Book review: The art of happiness

The Art of Happiness starts out by defining the role of happiness in our lives:
I believe that the very purpose of our life is to seek happiness. That is clear. Whether one believes in religion or not, whether one believes in this religion or that religion, we all are seeking something better in life. So I think the very motion of our life is towards happiness…

Howard Cutler got the enviable assignment of sitting down for a series of meetings over a copule of years with the Dalai Lama, and the result is this book. The style is true east meets west as Cutler, a psychologist, seeks to combine his understanding of the mind with the spiritual practices of the tibetan buddhism practiced by the Dalai Lama.

The result is interesting, useful and highly readable. My favourite parts are the little stories from the Dalai Lamas own life, stories that show that he is a human being like everyone else who has managed through discipline and spiritual practice to make himself a very, very nice person. A person completely devoted to making others happy.

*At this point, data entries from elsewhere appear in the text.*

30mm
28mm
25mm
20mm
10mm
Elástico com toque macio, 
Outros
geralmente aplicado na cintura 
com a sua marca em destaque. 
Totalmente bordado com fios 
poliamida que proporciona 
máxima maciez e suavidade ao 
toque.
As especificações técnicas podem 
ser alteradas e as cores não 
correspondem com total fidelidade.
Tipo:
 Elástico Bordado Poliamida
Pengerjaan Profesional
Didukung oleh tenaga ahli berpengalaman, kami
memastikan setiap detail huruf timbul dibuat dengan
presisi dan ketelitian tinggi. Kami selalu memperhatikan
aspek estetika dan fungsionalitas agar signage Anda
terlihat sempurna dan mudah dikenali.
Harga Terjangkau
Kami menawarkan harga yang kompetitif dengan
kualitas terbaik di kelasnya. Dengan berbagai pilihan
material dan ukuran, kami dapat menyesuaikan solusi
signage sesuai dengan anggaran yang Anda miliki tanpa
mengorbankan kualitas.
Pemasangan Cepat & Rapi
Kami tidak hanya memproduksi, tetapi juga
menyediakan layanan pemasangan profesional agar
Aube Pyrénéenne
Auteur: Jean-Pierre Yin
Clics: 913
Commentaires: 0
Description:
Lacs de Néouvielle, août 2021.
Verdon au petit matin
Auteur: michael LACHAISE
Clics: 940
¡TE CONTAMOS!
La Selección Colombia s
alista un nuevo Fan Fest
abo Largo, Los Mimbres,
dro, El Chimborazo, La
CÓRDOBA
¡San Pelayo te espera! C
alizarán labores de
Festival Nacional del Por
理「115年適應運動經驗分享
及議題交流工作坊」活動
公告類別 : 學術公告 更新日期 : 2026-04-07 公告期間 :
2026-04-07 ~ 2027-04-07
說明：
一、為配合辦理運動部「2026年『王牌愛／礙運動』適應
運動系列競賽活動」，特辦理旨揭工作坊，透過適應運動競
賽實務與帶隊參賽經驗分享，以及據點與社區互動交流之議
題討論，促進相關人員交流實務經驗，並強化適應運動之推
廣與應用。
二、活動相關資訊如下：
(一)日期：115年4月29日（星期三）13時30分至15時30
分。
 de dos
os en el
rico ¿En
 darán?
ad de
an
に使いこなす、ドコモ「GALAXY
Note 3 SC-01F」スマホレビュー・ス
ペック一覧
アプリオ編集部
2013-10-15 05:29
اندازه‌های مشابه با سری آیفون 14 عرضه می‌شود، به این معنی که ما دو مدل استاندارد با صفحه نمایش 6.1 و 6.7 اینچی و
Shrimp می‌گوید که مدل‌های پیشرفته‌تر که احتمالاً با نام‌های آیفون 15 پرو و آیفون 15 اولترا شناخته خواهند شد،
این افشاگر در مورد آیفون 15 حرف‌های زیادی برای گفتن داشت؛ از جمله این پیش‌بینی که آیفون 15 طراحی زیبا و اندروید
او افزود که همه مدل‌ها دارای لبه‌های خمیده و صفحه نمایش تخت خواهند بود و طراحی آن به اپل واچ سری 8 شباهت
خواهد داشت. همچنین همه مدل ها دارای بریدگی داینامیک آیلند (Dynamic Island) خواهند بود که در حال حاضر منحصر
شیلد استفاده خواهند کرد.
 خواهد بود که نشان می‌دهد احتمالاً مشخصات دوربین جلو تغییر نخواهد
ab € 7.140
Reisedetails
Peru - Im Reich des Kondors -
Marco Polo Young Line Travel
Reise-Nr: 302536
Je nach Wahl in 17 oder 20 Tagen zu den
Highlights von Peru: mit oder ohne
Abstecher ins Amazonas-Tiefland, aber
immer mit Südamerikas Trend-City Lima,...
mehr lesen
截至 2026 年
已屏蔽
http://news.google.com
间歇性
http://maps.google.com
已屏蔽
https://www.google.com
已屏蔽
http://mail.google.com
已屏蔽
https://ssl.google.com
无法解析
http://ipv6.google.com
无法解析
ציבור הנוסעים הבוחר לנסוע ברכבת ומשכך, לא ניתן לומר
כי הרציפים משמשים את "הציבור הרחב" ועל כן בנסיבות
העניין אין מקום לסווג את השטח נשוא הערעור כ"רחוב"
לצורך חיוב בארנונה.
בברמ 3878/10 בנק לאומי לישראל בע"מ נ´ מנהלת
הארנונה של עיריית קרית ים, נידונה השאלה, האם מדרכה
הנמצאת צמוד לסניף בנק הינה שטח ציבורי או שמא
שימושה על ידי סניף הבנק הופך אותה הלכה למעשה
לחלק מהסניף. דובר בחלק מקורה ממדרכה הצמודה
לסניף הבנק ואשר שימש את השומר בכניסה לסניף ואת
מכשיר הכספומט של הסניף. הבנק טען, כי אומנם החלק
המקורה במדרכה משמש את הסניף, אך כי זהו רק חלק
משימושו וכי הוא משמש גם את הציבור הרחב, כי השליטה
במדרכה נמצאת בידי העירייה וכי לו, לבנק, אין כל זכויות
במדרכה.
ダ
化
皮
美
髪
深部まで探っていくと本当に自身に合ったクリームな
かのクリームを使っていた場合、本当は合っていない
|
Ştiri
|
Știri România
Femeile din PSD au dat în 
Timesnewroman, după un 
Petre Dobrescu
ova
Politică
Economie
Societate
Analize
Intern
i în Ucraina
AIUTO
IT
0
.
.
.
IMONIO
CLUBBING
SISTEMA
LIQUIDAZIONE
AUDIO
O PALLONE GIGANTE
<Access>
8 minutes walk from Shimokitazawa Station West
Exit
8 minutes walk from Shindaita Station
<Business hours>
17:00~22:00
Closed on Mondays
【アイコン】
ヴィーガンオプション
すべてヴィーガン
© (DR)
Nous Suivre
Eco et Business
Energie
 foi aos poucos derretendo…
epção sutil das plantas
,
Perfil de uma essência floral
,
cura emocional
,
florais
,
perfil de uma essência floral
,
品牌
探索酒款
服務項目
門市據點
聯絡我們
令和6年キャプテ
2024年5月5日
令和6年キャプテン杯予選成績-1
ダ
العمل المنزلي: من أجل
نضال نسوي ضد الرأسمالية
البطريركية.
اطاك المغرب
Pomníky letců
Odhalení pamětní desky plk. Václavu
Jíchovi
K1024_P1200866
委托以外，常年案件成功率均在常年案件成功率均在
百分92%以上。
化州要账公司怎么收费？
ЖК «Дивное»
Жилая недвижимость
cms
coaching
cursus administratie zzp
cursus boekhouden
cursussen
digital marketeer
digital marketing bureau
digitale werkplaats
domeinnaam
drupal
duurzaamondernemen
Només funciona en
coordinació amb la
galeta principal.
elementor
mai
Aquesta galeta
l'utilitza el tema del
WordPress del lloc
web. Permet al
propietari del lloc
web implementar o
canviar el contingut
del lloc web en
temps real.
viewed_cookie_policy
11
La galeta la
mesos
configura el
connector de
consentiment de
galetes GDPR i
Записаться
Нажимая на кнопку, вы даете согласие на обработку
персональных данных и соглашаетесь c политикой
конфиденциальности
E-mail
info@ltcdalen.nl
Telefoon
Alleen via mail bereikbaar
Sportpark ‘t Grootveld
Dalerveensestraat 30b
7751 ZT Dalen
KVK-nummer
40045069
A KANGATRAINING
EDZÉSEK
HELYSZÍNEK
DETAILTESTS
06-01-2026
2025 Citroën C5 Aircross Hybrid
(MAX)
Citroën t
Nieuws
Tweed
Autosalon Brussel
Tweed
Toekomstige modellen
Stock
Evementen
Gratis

The book gives lots of advice on how to be happy, and it’s marked throughout by the Dalai Lama’s compassion for all humans, as well as by his ability to examine all sides of any issue. There is never any hint of condemnation of those who choose the wrong path. In the last part of the book, he says directly, that having many religions is a good thing, which can only be taken as an affirmation of the fact, that there is no one true religion.

Cutler manages to find many points where the Dalai Lamas teachings match with newer trends in western psychology which I find encouraging. This points to a merging or a convergence, which I believe will lead us to new insights not accessible through one system of thinking alone.

The advice given in the book is for the most part straight forward, easily understandable and logical. It may not be easy to follow, but then good advice doesn’t have to be. I recommend the book both for it’s examination of what makes people happy (and unhappy) but also for the glimpse it gives into the mind of the 14th. Dalai Lama.